La machine répressive : l’effet crescendo !

Deux enseignants universitaires de l’université Aboubakr Belkaid de Tlemcen ont été écroués avant-hier (lundi 08 juillet) par le juge d’instruction près le tribunal de Tlemcen pour « atteinte au moral des troupes de l’armée nationale populaire et outrage à corps constitué ». Ainsi, on croit savoir que c’est lors de conférences publiques organisées à Tlemcen que les 02 mis en cause « auraient tenu des propos haineux et véhiculé de la propagande contre les constantes nationales, et les deux institutions de l’armée nationale populaire et de la justice ».

Pis, une enquête a été ouverte par le même parquet contre un citoyen qui aurait tenu également, sur la chaine qatarie Al Jazeera, des propos jugés haineux et diffamatoires contre l’armée. Il s’agit, dit-on, d’un ex policier activant actuellement au sein d’un parti d’opposition qui aurait donc commis un crime de « lèse-majesté » surtout que celui-ci militerait dans une organisation non gouvernementale qui a pour habitude « d’accabler l’Algérie sur de prétendus mauvais traitements infligés aux migrants subsahariens »

En plus donc des dizaines de détenus d’opinions ou politiques croulant sous les geôles d’une justice vite rentrée sous les niches de la soumission, une véritable chasse au sorcières est mise en branle à travers tout le territoire nationale où un climat de terreur est instauré. Les interdits sont de plus en plus légion, l’épée de Damoclès est suspendue surtout toute voix discordante. L’arrestation d’une responsable d’une formation politique Louiza Hanoune en l’occurrence, des jeunes ayant brandi l’emblème amazigh à Alger et Oran, des jeunes supporters de l’équipe nationale de football emmenés manu-militari du Caire pour avoir mis en avant le principal slogan de la révolution à savoir « Yetnahaw ga3 » , la mise sous mandat de dépôt de l’une des figures de proue de la révolution en l’occurrence Lakhdar Bouregaa, commandant de la Wilaya IV historique insinuent, à plus d’un égard, que le pouvoir n’hésitera plus à sévir y compris dans les milieux les plus insoupçonnés et insoupçonnables. Le virage de la répression étant déjà pris depuis déjà des lustres.
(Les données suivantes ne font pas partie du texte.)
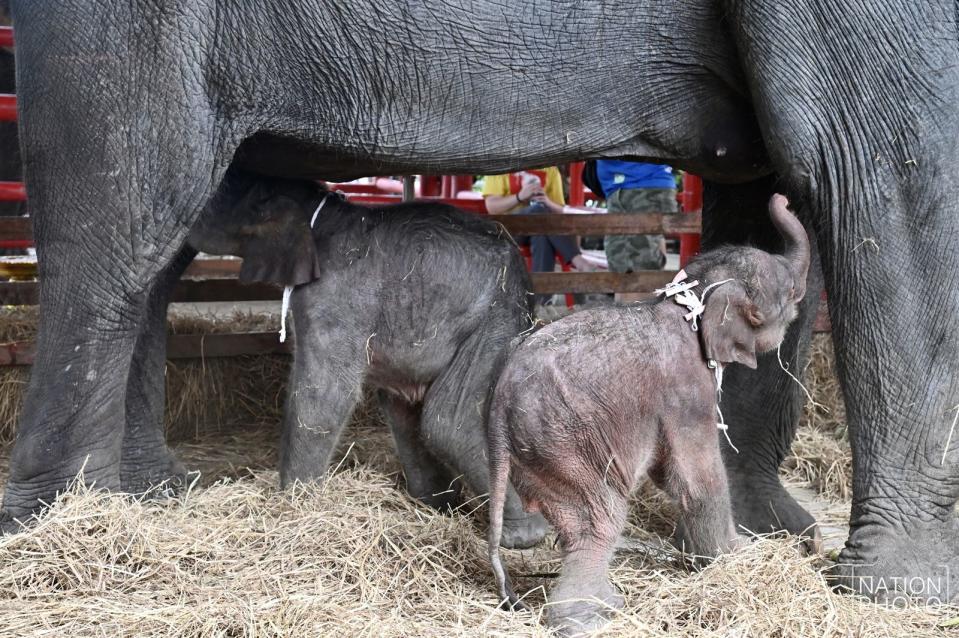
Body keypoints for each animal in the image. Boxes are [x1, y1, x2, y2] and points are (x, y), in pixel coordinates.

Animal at [189, 171, 548, 552]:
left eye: (219, 191)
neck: (319, 209)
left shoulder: (335, 298)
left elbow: (325, 396)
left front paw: (294, 506)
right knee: (404, 413)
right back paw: (436, 508)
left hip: (493, 317)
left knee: (448, 423)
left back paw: (524, 536)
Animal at [488, 195, 808, 636]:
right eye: (789, 290)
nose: (784, 198)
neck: (686, 302)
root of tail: (499, 412)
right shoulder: (687, 390)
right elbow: (697, 478)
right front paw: (738, 556)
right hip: (564, 445)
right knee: (599, 522)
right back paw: (592, 619)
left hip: (539, 456)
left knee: (576, 528)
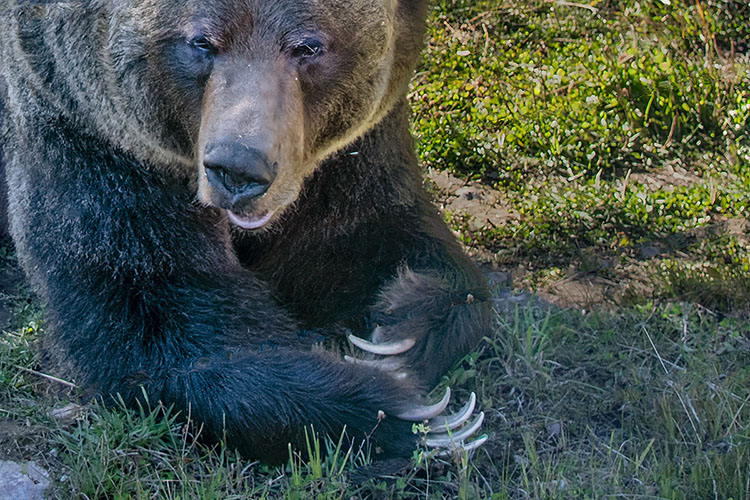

Pour l’heure, seule l’organisation Amnesty International est montée au créneau en rendant public un communiqué condamnant de tels actes et exigeant la libération immédiate des détenus d’opinion. Les chancelleries occidentales, trop prudentes, préfèrent adopter la position du « wait and see » afin de préserver leurs intérêts les plus immédiats, exception faite du Canada dont son ambassadrice Mme Patricia McCullagh n’est pas allée avec le dos de la cuillère pour prendre clairement position en faveur d’une transition démocratique en Algérie lors d’une allocation tenue à l’occasion de la cérémonie de célébration de la fête du Canada organisée le 27 juin dans l’enceinte même de la représentation diplomatique à Alger.

Mais le peuple algérien qui n’a jamais pris pour habitude de compter sur les autres, continuera, sans l’ombre d’un doute, son autre combat libérateur car ni la peur, ni la terreur ne pourront venir à bout de sa détermination à aller jusqu’au recouvrement total de sa liberté.